Le parti que Chateaubriand prit en faveur des Grecs sa Note sur la Grèce et sa participation au comité philhellène de Paris en 1825 sont restés célèbres. On en a cependant moins retenu les circonstances: entré en disgrâce l’année précédente et révoqué du ministère des Affaires étrangères, il inscrivit cet engagement dans la «polémique» virulente qu’il mena désormais contre le gouvernement de Villèle pendant le règne de Charles X. Mais cette adoption de la cause grecque procédait d’un revirement par rapport à sa précédente position en tant que ministre : jugeant que la France n’avait rien à gagner dans un soutien des Grecs il avait en effet lui-même prôné l’attentisme qu’il combattit par la suite : en 1824 il affirmait encore que la France n’avait pas intérêt à soutenir la cause des Grecs qu’elle devait ménager la puissance ottomane et qu’elle ne devait pas prendre le risque de se brouiller avec les gouvernements européens pour lesquels elle était récemment devenue de pays vaincu en 1815 une puissance alliée.

L’étude de cette double position d’un Chateaubriand ministre et d’un Chateaubriand polémiste nous semble fournir un moyen de comprendre la complexité de ce qui se joua dans la France de la Restauration au milieu de la décennie 1820 et les voies de la transformation de la question grecque en question internationale. Elle permet sans doute d’identifier les mobiles d’une politique ou d’un engagement convictions profondes raison d’État intérêts personnels.
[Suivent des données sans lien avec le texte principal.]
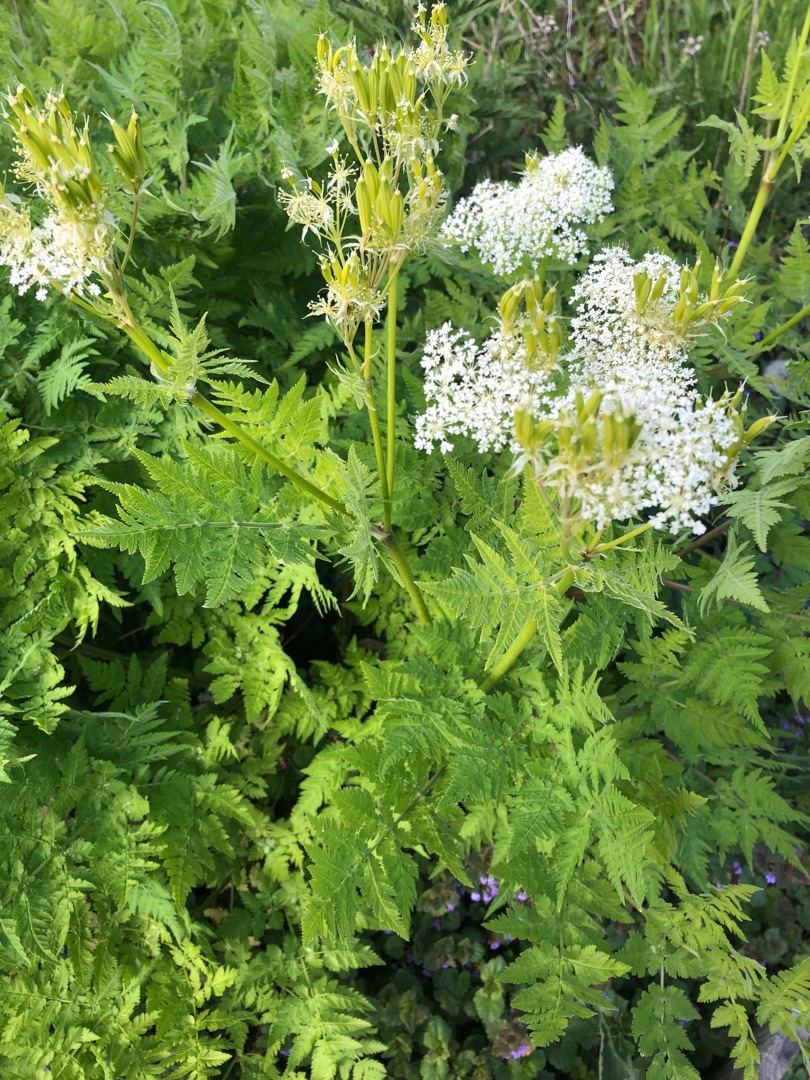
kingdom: Plantae
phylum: Tracheophyta
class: Magnoliopsida
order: Apiales
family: Apiaceae
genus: Myrrhis
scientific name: Myrrhis odorata
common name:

Elle permet plus largement aussi de toucher le cœur de ce qu’a représenté le soulèvement grec de 1821 en France et en Europe : émergence de la question nationale et transformation de l’ordre établi par le congrès de Vienne où la logique des gouvernements un temps incarnée par Chateaubriand et les exigences de la société civile philhellène dont il devint l’une des grandes voix eurent à trouver des formes de compromis qui ne furent à leur tour pas sans effet sur le règlement de la question grecque et sur l’État hellène qui vit le jour après 1830.